One more Canadian prof, Gad Saad of Concordia University in Montreal, retweeted Weisberg’s message that identical afternoon, at which issue it started attaining traction — and triggering friction — south of the border.

“Be aware that the butchering of 3,000 harmless people today does not set off this hero’s ire,” wrote Saad, himself no stranger to controversial views or problematic tweets. “What an execrable cretin.”

Weisberg deleted the tweet in mild of the monumental backlash, but it experienced by now been screenshotted and shared commonly on the social network.

As of Monday, the U of T professor’s Twitter account has been set to non-public, but folks continue to tweet to and about him at a charge of each individual pair of minutes. Some Us citizens surface to be tweeting threats. Other individuals are calling on U of T to hearth Weisberg for his remarks.

“This tweet by Prof. Jonathan Weisberg is offensive and insensitive. A mate died in all those assaults, and his widow/youngsters continue to grieve. Fully unacceptable,” wrote 1 Twitter person, tagging U of T. “He must be introduced from the college. Will you do the correct issue?”

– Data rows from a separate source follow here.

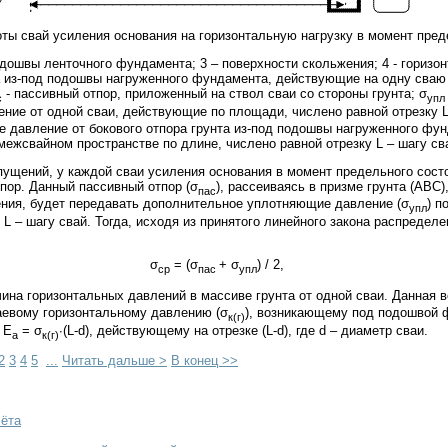
оты свай усиления основания на горизонтальную нагрузку в момент пред
 подошвы ленточного фундамента; 3 – поверхности скольжения; 4 - горизо
а из-под подошвы нагруженного фундамента, действующие на одну сваю
- пассивный отпор, приложенный на ствол сваи со стороны грунта; σ
с
упл
ие от одной сваи, действующие по площади, числено равной отрезку L 
е давление от бокового отпора грунта из-под подошвы нагруженного ф
межсвайном пространстве по длине, числено равной отрезку L – шагу св
пущений, у каждой сваи усиления основания в момент предельного состо
пор. Данный пассивный отпор (σ
), рассеиваясь в призме грунта (АВС)
пас
ния, будет передавать дополнительное уплотняющие давление (σ
) п
упл
 L – шагу свай. Тогда, исходя из принятого линейного закона распредел
σ
= (σ
+ σ
) / 2,
ср
пас
упл
ина горизонтальных давлений в массиве грунта от одной сваи. Данная 
аевому горизонтальному давлению (σ
), возникающему под подошвой 
к(г)
 Е
= σ
∙(L-d), действующему на отрезке (L-d), где d – диаметр сваи.
а
к(г)
2
3
4
5
...
Читать дальше >
В конец >>
чёта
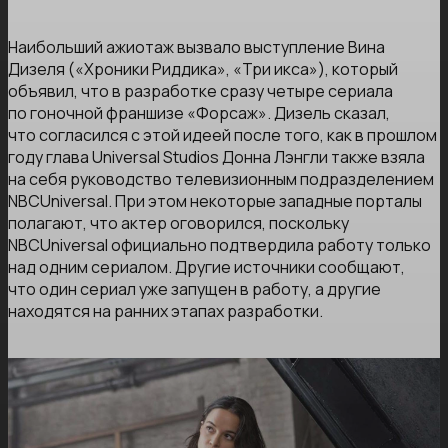
Наибольший ажиотаж вызвало выступление Вина
Дизеля («Хроники Риддика», «Три икса»), который
объявил, что в разработке сразу четыре сериала
по гоночной франшизе «Форсаж». Дизель сказал,
что согласился с этой идеей после того, как в прошлом
году глава Universal Studios Донна Лэнгли также взяла
на себя руководство телевизионным подразделением
NBCUniversal. При этом некоторые западные порталы
полагают, что актер оговорился, поскольку
NBCUniversal официально подтвердила работу только
над одним сериалом. Другие источники сообщают,
что один сериал уже запущен в работу, а другие
находятся на ранних этапах разработки.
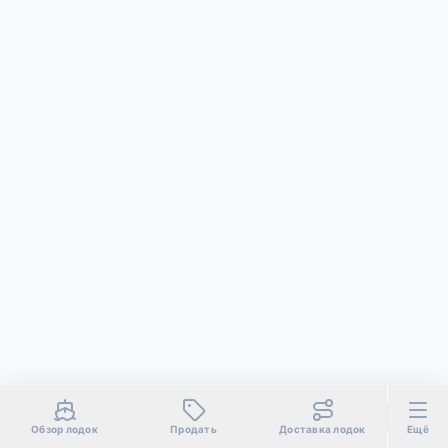
Обзор лодок
Продать
Доставка лодок
Ещё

“How morally bankrupt do you have to be to tweet something like this? Disgrace on you, Jonathan Weisberg,” wrote an additional. “This is over and above the pale.”

“Shame on U of T for protecting employment of this professor,” wrote a different commenter however. “Academic freedom is crucial but its very clear that Jonathan Weisberg is a hateful individual of irredeemable character. He is not suitable to instruct students allow alone to serve shoppers at a Starbucks.”

Weisberg has nonetheless to react to a request for comment from blogTO, but a University of Toronto spokesperson did affirm on Monday that the administration is mindful of the controversial tweet.

“As a foremost world wide community investigation college, we have a extended-standing motivation to freedom of speech and educational independence,” said the spokesperson in a assertion to blogTO. “All members of our community are bound by Canadian and provincial legislation.”